Coming from a House of blackened floors and decaying morals, Polysick brandishes a drum machine like a butcher’s cleaver.
There are too many definitions of House. Period. Everyone has their own interpretation, including myself. Whenever someone says they listen to House I never have a clue what they mean. It can mean, for some, noise bleed battery or sunshine electric pop. Here’s a crude attempt to simplify. There are two main types of House, like peanut butter; Chunky and Smooth. Both have their pros and cons. In its smoother form the style can be more melodic and relaxed, but if the genre is presented in too suave a stream it can often dissolve into languishing longue. When House adopts a coarser, rawer, less social nature, it can come to life. Those jagged bits, exaggerated, omitted, emitted, produce a much rougher and more textured surface. But this uneven edge can lead to melodic meltdown. It’s all about the artist’s delivery and their ability to avoid the potholes. Polysick, as the name might suggest, is of the more fibrous and difficult to digest side of House. On imprints like Planet Mu and Strange Life and 100% Silk Paul Kersex has served a buffet of beaten basslines, bruised beats and bloodied synthbox action.

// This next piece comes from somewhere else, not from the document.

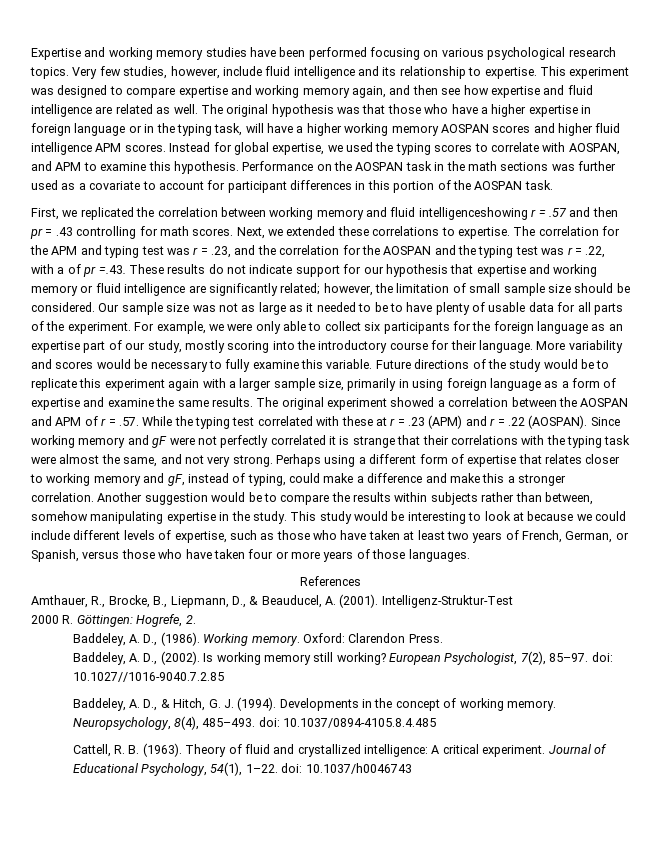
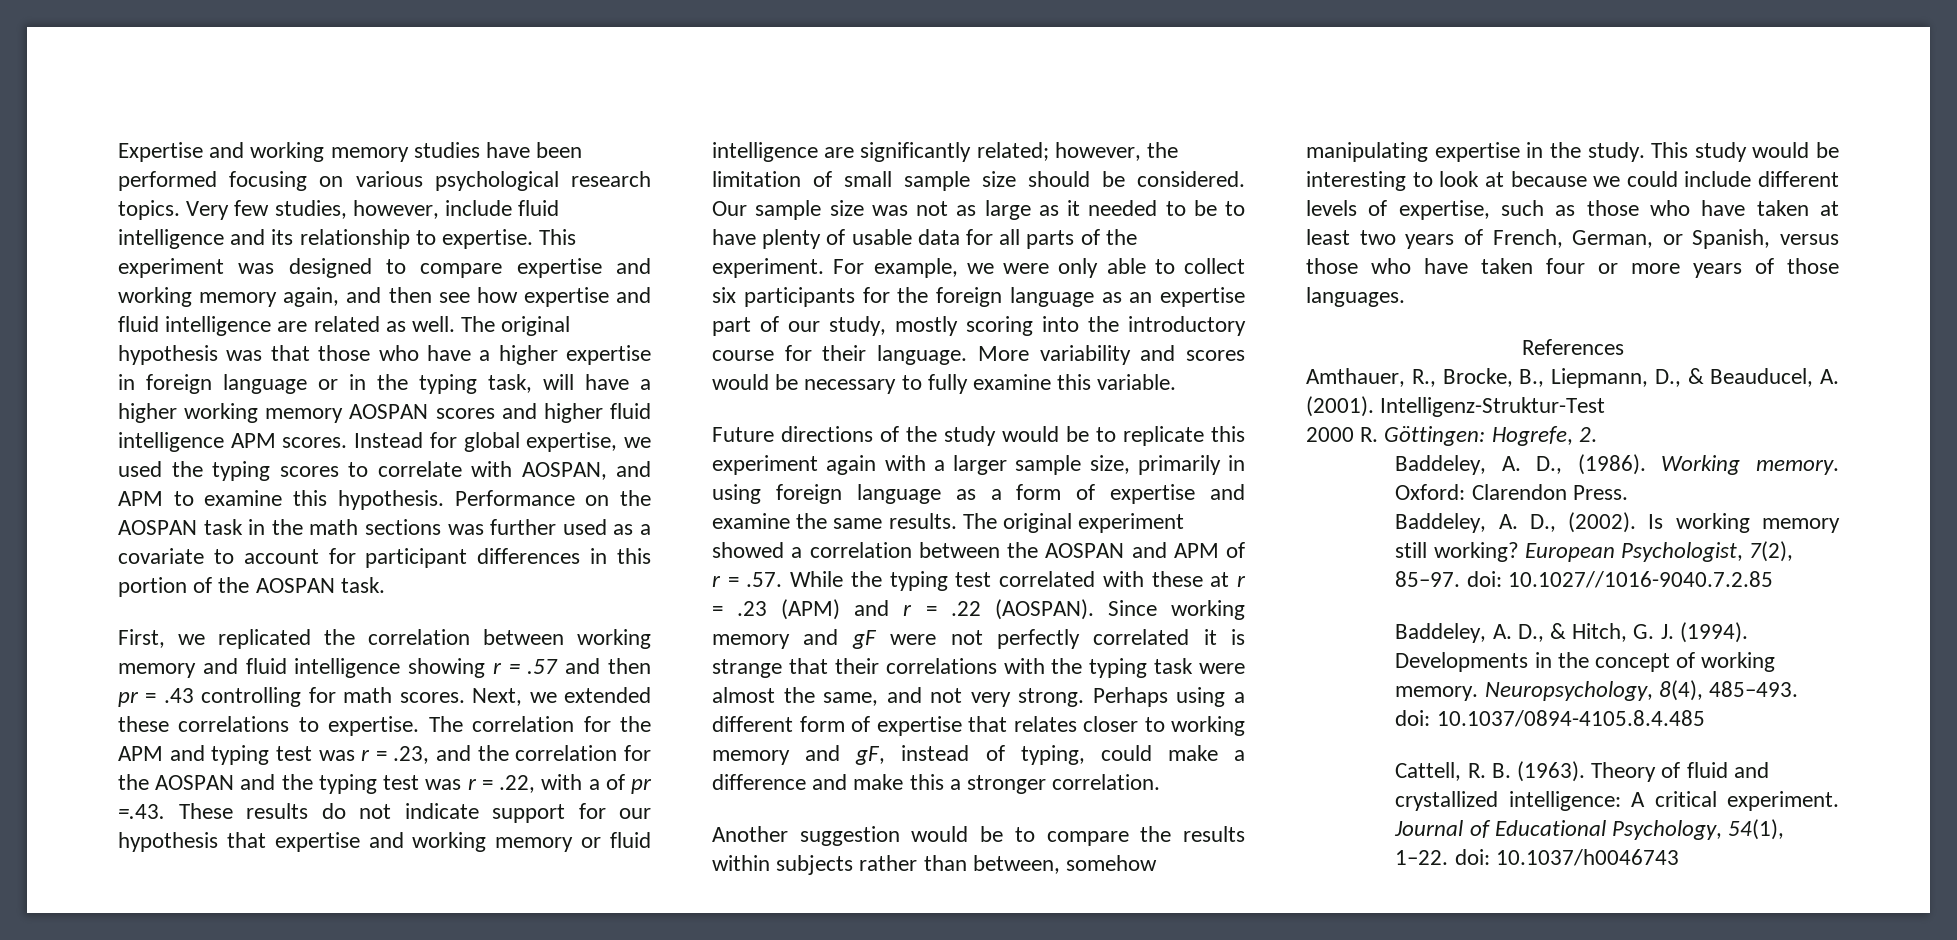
[418,207,528,220] intelligenceshowing -> [294,658,486,678] intelligence showing
(373, 364) none -> (1177, 382) //
(94, 497) none -> (1161, 782) //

Thick bass and clipped cymbals introduce “Witness.” Soon collapsed samples are intimidated by claps and echoing spikes. The track bullies, crashes and complex rhythm patterns thumping the listener with a concrete clad Chicago barrage. “Rubberbeard” opens in similar fashion, 4/4 forms tumbling into jangled synthlines. Polysick stresses the sinister, macabre drum rolls further horrified by hooded vocals and cruel 303 gashes. To close the House horrowshow is one of the founders of the serrated Chicago style. James T. Cotton, one of the fathers of Jakbeat, turns his unique hand to “Rubberbeard.” The Ghostly veteran peels back some of the fervour of the original, shaving away snares and kicks to swirl a loop of grimacing harmonies. The track is late night descent, a fall into the awaiting underbelly, a bridge into the overwrought and morally suspect.
House never really went away after its founding in the 80s. But, the genre has enjoyed a new pride of place over the past five years. Polysick comes from the past traditions of Gherkin Records, and the continuation of that experiment with the likes of Traxx and his label Nation. Witness bulges and boils, kicks and snares stabbing as chords stalk with criminal intent. Coming from a House of blackened floors and decaying morals, Polysick brandishes a drum machine like a butcher’s cleaver. Unapologetically sadistic from start to finish; an EP for those who prefer a certain type of peanut butter.